BEGIN SUPPLIED MATERIAL
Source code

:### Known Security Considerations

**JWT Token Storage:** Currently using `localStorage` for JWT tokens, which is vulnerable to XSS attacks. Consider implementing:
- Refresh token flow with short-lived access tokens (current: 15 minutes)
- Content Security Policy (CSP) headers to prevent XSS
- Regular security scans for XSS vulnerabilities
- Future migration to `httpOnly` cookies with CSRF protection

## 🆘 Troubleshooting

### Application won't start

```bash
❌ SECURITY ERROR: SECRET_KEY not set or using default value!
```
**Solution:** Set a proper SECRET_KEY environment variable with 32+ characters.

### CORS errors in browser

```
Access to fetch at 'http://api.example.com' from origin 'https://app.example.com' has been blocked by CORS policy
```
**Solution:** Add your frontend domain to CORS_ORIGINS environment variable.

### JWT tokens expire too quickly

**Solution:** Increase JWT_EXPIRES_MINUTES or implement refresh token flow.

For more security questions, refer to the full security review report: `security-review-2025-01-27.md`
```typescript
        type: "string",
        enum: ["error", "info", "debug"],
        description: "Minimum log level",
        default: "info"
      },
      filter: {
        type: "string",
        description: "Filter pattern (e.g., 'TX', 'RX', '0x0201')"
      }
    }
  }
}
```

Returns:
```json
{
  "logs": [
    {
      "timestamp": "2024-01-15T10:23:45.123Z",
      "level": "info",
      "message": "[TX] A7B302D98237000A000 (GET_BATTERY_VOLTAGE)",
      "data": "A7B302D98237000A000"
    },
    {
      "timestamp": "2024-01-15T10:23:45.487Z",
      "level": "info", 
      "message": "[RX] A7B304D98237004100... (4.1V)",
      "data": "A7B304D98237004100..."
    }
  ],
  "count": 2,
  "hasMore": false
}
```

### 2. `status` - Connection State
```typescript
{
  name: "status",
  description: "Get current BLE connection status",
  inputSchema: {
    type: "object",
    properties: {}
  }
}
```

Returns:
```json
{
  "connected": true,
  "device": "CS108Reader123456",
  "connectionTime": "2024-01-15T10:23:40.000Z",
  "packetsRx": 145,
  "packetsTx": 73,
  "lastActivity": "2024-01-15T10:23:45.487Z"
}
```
END SUPPLIED MATERIAL
## PROBLEM TO SOLVE
Copy the lines above that hold the word "data".

## RESULT OF THE EXERCISE
      "data": "A7B302D98237000A000"
      "data": "A7B304D98237004100..."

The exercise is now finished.